I prefer don't add the field owner in my Device model, because I have already the Owner model that refers to Device:

class Owner(models.Model):
    name = models.CharField(max_length=200, blank=True, null=True)
    biography = models.TextField(max_length=1000, blank=True, null=True)
    birthday = models.DateField(blank=True, null=True)
    country = models.CharField(max_length=50, blank=True, null=True)
    language = models.CharField(max_length=50, blank=True, null=True)

    email = models.EmailField(blank=True, null=True)

    devices = models.ManyToManyField(Device)

    created_at = models.DateTimeField(auto_now_add=True)
    updated_at = models.DateTimeField(auto_now=True)

    def __str__(self):
        return u'[{0}] {1}'.format(self.id, self.name)

    def __unicode__(self):
        return u'[{0}] {1}'.format(self.id, self.name)

How Can I resolve this problem?

like image 389
antonio Avatar asked Jan 03 '15 22:01

antonio


1 Answers

You can perform actions after objects are created in Django REST Framework by overriding perform_create on your view.

class DeviceViewSet(viewsets.ModelViewSet):
    queryset = Device.objects.all()
    serializer_class = DeviceSerializer

    def perform_create(self, serializer):
        from rest_framework.exceptions import ValidationError

        data = self.request.data

        if "email" not in data:
            raise ValidationError({
                "email": "No owner email provided",
            })

        try:
            owner = Owner.objects.get(email=data["email"])
        except Owner.DoesNotExist:
            return Response(
                'No owner with the email ({0}) found'.format(email),
                status=status.HTTP_406_NOT_ACCEPTABLE
            )

        device = serializer.save()

        owner.devices.add(device)

By overriding perform_create instead of the create method on the view, you won't have to worry about any changes being made to the create method that you will be missing during upgrades. The perform_create method is the recommended hook, so you don't need to worry about that breaking.

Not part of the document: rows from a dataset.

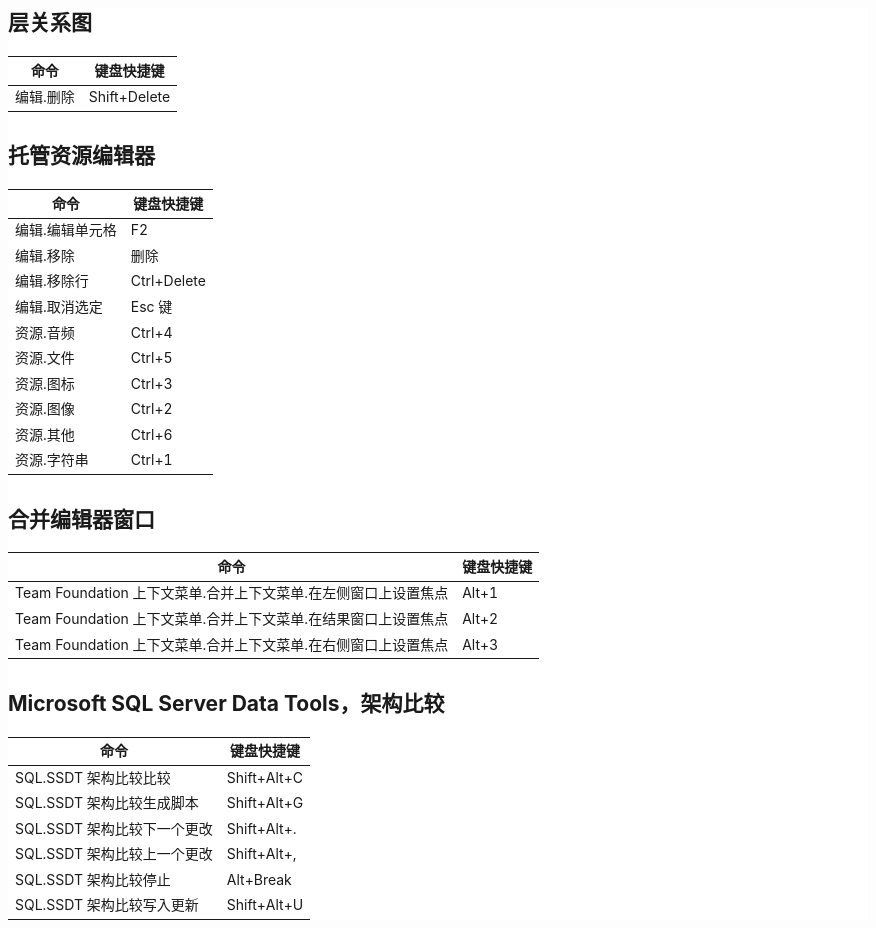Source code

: ##  <a name="a-namebkmklayerdiagrama-layer-diagram"></a><a name="bkmk_layerDiagram"></a>层关系图  
  
|命令|键盘快捷键|  
|-------------|-----------------------|  
|编辑.删除|Shift+Delete|  
  
##  <a name="a-namebkmkmanagedresourcesa-managed-resources-editor"></a><a name="bkmk_managedResources"></a>托管资源编辑器  
  
|命令|键盘快捷键|  
|--------------|------------------------|  
|编辑.编辑单元格|F2|  
|编辑.移除|删除|  
|编辑.移除行|Ctrl+Delete|  
|编辑.取消选定|Esc 键|  
|资源.音频|Ctrl+4|  
|资源.文件|Ctrl+5|  
|资源.图标|Ctrl+3|  
|资源.图像|Ctrl+2|  
|资源.其他|Ctrl+6|  
|资源.字符串|Ctrl+1|  
  
##  <a name="a-namebkmkmergeeditora-merge-editor-window"></a><a name="bkmk_MergeEditor"></a>合并编辑器窗口  
  
|命令|键盘快捷键|  
|--------------|------------------------|  
|Team Foundation 上下文菜单.合并上下文菜单.在左侧窗口上设置焦点|Alt+1|  
|Team Foundation 上下文菜单.合并上下文菜单.在结果窗口上设置焦点|Alt+2|  
|Team Foundation 上下文菜单.合并上下文菜单.在右侧窗口上设置焦点|Alt+3|  
  
##  <a name="a-namebkmkschemacomparea-microsoft-sql-server-data-tools-schema-compare"></a><a name="bkmk_SchemaCompare"></a>Microsoft SQL Server Data Tools，架构比较  
  
|命令|键盘快捷键|  
|--------------|------------------------|  
|SQL.SSDT 架构比较比较|Shift+Alt+C|  
|SQL.SSDT 架构比较生成脚本|Shift+Alt+G|  
|SQL.SSDT 架构比较下一个更改|Shift+Alt+.|  
|SQL.SSDT 架构比较上一个更改|Shift+Alt+,|  
|SQL.SSDT 架构比较停止|Alt+Break|  
|SQL.SSDT 架构比较写入更新|Shift+Alt+U|  
  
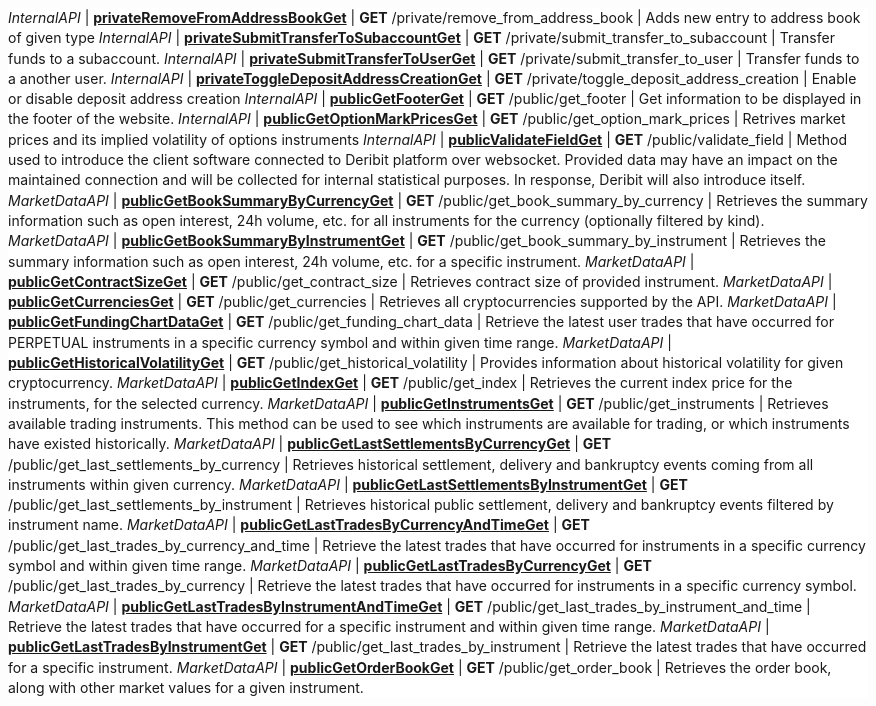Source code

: *InternalAPI* | [**privateRemoveFromAddressBookGet**](docs/InternalAPI.md#privateremovefromaddressbookget) | **GET** /private/remove_from_address_book | Adds new entry to address book of given type
*InternalAPI* | [**privateSubmitTransferToSubaccountGet**](docs/InternalAPI.md#privatesubmittransfertosubaccountget) | **GET** /private/submit_transfer_to_subaccount | Transfer funds to a subaccount.
*InternalAPI* | [**privateSubmitTransferToUserGet**](docs/InternalAPI.md#privatesubmittransfertouserget) | **GET** /private/submit_transfer_to_user | Transfer funds to a another user.
*InternalAPI* | [**privateToggleDepositAddressCreationGet**](docs/InternalAPI.md#privatetoggledepositaddresscreationget) | **GET** /private/toggle_deposit_address_creation | Enable or disable deposit address creation
*InternalAPI* | [**publicGetFooterGet**](docs/InternalAPI.md#publicgetfooterget) | **GET** /public/get_footer | Get information to be displayed in the footer of the website.
*InternalAPI* | [**publicGetOptionMarkPricesGet**](docs/InternalAPI.md#publicgetoptionmarkpricesget) | **GET** /public/get_option_mark_prices | Retrives market prices and its implied volatility of options instruments
*InternalAPI* | [**publicValidateFieldGet**](docs/InternalAPI.md#publicvalidatefieldget) | **GET** /public/validate_field | Method used to introduce the client software connected to Deribit platform over websocket. Provided data may have an impact on the maintained connection and will be collected for internal statistical purposes. In response, Deribit will also introduce itself.
*MarketDataAPI* | [**publicGetBookSummaryByCurrencyGet**](docs/MarketDataAPI.md#publicgetbooksummarybycurrencyget) | **GET** /public/get_book_summary_by_currency | Retrieves the summary information such as open interest, 24h volume, etc. for all instruments for the currency (optionally filtered by kind).
*MarketDataAPI* | [**publicGetBookSummaryByInstrumentGet**](docs/MarketDataAPI.md#publicgetbooksummarybyinstrumentget) | **GET** /public/get_book_summary_by_instrument | Retrieves the summary information such as open interest, 24h volume, etc. for a specific instrument.
*MarketDataAPI* | [**publicGetContractSizeGet**](docs/MarketDataAPI.md#publicgetcontractsizeget) | **GET** /public/get_contract_size | Retrieves contract size of provided instrument.
*MarketDataAPI* | [**publicGetCurrenciesGet**](docs/MarketDataAPI.md#publicgetcurrenciesget) | **GET** /public/get_currencies | Retrieves all cryptocurrencies supported by the API.
*MarketDataAPI* | [**publicGetFundingChartDataGet**](docs/MarketDataAPI.md#publicgetfundingchartdataget) | **GET** /public/get_funding_chart_data | Retrieve the latest user trades that have occurred for PERPETUAL instruments in a specific currency symbol and within given time range.
*MarketDataAPI* | [**publicGetHistoricalVolatilityGet**](docs/MarketDataAPI.md#publicgethistoricalvolatilityget) | **GET** /public/get_historical_volatility | Provides information about historical volatility for given cryptocurrency.
*MarketDataAPI* | [**publicGetIndexGet**](docs/MarketDataAPI.md#publicgetindexget) | **GET** /public/get_index | Retrieves the current index price for the instruments, for the selected currency.
*MarketDataAPI* | [**publicGetInstrumentsGet**](docs/MarketDataAPI.md#publicgetinstrumentsget) | **GET** /public/get_instruments | Retrieves available trading instruments. This method can be used to see which instruments are available for trading, or which instruments have existed historically.
*MarketDataAPI* | [**publicGetLastSettlementsByCurrencyGet**](docs/MarketDataAPI.md#publicgetlastsettlementsbycurrencyget) | **GET** /public/get_last_settlements_by_currency | Retrieves historical settlement, delivery and bankruptcy events coming from all instruments within given currency.
*MarketDataAPI* | [**publicGetLastSettlementsByInstrumentGet**](docs/MarketDataAPI.md#publicgetlastsettlementsbyinstrumentget) | **GET** /public/get_last_settlements_by_instrument | Retrieves historical public settlement, delivery and bankruptcy events filtered by instrument name.
*MarketDataAPI* | [**publicGetLastTradesByCurrencyAndTimeGet**](docs/MarketDataAPI.md#publicgetlasttradesbycurrencyandtimeget) | **GET** /public/get_last_trades_by_currency_and_time | Retrieve the latest trades that have occurred for instruments in a specific currency symbol and within given time range.
*MarketDataAPI* | [**publicGetLastTradesByCurrencyGet**](docs/MarketDataAPI.md#publicgetlasttradesbycurrencyget) | **GET** /public/get_last_trades_by_currency | Retrieve the latest trades that have occurred for instruments in a specific currency symbol.
*MarketDataAPI* | [**publicGetLastTradesByInstrumentAndTimeGet**](docs/MarketDataAPI.md#publicgetlasttradesbyinstrumentandtimeget) | **GET** /public/get_last_trades_by_instrument_and_time | Retrieve the latest trades that have occurred for a specific instrument and within given time range.
*MarketDataAPI* | [**publicGetLastTradesByInstrumentGet**](docs/MarketDataAPI.md#publicgetlasttradesbyinstrumentget) | **GET** /public/get_last_trades_by_instrument | Retrieve the latest trades that have occurred for a specific instrument.
*MarketDataAPI* | [**publicGetOrderBookGet**](docs/MarketDataAPI.md#publicgetorderbookget) | **GET** /public/get_order_book | Retrieves the order book, along with other market values for a given instrument.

I've also made a few changes to the checks that are being done before the device is created.

  1. A ValidationError is being raised for the 400 error when the email is not passed in with the request. This will produce the same style error messages as other fields, and should be handled by the default exception handler.
  2. The try...except has been limited to the DoesNotExist error that will be triggered if the user gives an invalid email that does not match an owner in the database. This will prevent you squashing edge cases that weren't considered, though the DoesNotExist and MultipleObjectsReturned exceptions are the only ones that you should really receive from a get call.
  3. The error for an unknown email no longer includes the exception notice, the message that is there already should be fine.

Also, if there is a way to tie the current user making the request (provided in request.user) to the owner of the device being created (owner in this case), you might want to skip them providing the email. This depends on how the API is supposed to function of course, because you might be interested in allowing users to tie devices to another owner's account.